Yang began to run a "virtual" store online last year with an investment of a mere 100 yuan (US$12). Now the business is booking monthly sales of several thousand yuan and Yang is planning to expand from daily necessities into toys and jewelry.

More than 1,000 people in Shanghai have launched full-time careers in e-commerce since last July, when the local labor and social welfare authorities and the municipal e-commerce trade union launched a campaign to boost employment with Internet services.

The online business operators trade in cosmetics, clothing, accessories and footwear, digital cameras, cell phones, computers, audio-visual products and books.

Another 3,000 citizens have taken training in starting up an online business.

The trade union said that in 2003, e-commerce in Shanghai nearly doubled year-on-year to reach 50.4 billion yuan (US$6.1 billion), with virtual stores and online-franchised businesses quickly gaining in popularity.

Eachnet, a well-established e-commerce website based in Shanghai, registered more than 1,500 full-time online store startups, and jobs offered by the virtual stores now number more than 5,000. Including the e-stores operating only part-time, the number of online shops that started last year through Eachnet topped 50,000, according to the trade union.

Tang Lei, Eachnet's public relations manager says that online store operators can realize monthly turnover of 20,000 to 30,000 yuan (US$2,409 to US$3,614) with an average profit margin of 50 percent.

Meanwhile, another Shanghai-based e-commerce service provider specializing in electronics opened more than 30 online franchised stores over the past year, and says it has another 100 applications.

Zhao, a 50-year-old retiree from a local textile factory, raked in as much as 150,000 yuan (US$18,072) in monthly turnover from the franchised electronics operation.

Dubbed "grassroots e-commerce," online business startups have won favor with young college graduates as well as the middle-aged unemployed.

Xu, who was a Chinese language and literature major at the prestigious Fudan University in Shanghai, has opened an online store selling cosmetics. She is recording monthly sales of more than 10,000 yuan (US$1,204).

Low startup costs are one of the decisive factors behind the uptrend in grassroots e-commerce, said Yi Yong, head of the local e-commerce trade union.

Starting an online store costs roughly one-tenth of what it does to start a conventional small business, such as a purified water shop or a launderette.

The 100 e-commerce enterprises incorporated in Shanghai are now encouraged to reserve jobs for people trained by the municipal e-commerce trade union. Those who do so will be eligible for benefits from the municipal reemployment program, said Zhou Weidong, head of the Shanghai Commission for Building an IT-based Society.

Shanghai seeks to provide 500,000 jobs for the laid-off every year.

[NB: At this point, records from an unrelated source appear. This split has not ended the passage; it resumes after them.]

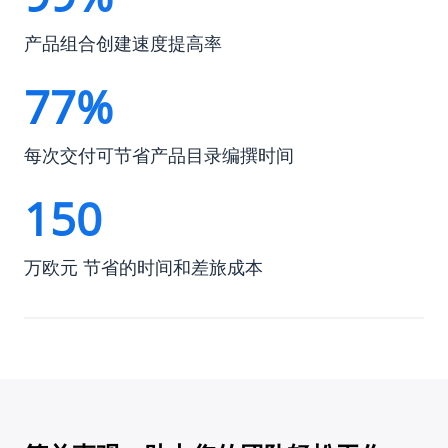
产品组合创建速度提高率
77%
每次交付可节省产品目录编撰时间
150
万欧元 节省的时间和差旅成本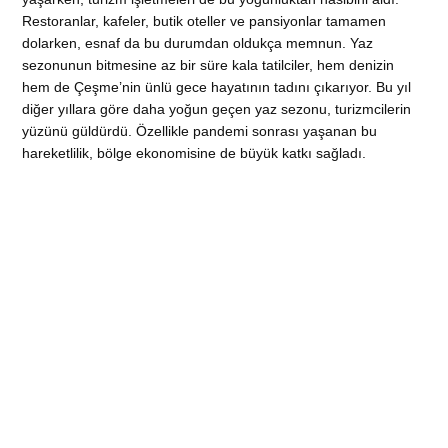
Restoranlar, kafeler, butik oteller ve pansiyonlar tamamen
dolarken, esnaf da bu durumdan oldukça memnun. Yaz
sezonunun bitmesine az bir süre kala tatilciler, hem denizin
hem de Çeşme’nin ünlü gece hayatının tadını çıkarıyor. Bu yıl
diğer yıllara göre daha yoğun geçen yaz sezonu, turizmcilerin
yüzünü güldürdü. Özellikle pandemi sonrası yaşanan bu
hareketlilik, bölge ekonomisine de büyük katkı sağladı.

The grassroots e-commerce campaign is expected to provide 10,000 jobs by the end of this year.

To achieve the goal, some regulatory barriers must be removed, according to Zhou. He cited an absence of e-commerce regulations, which is a hindrance to massive expansion. Without such rules, it is difficult to certify the legitimacy of an online transaction, Zhou said.

Inadequate and unqualified management is another obstacle to e-commerce growth, said a company official in the industry. Currently, most of the operators are laid-off or retired people who are not well educated.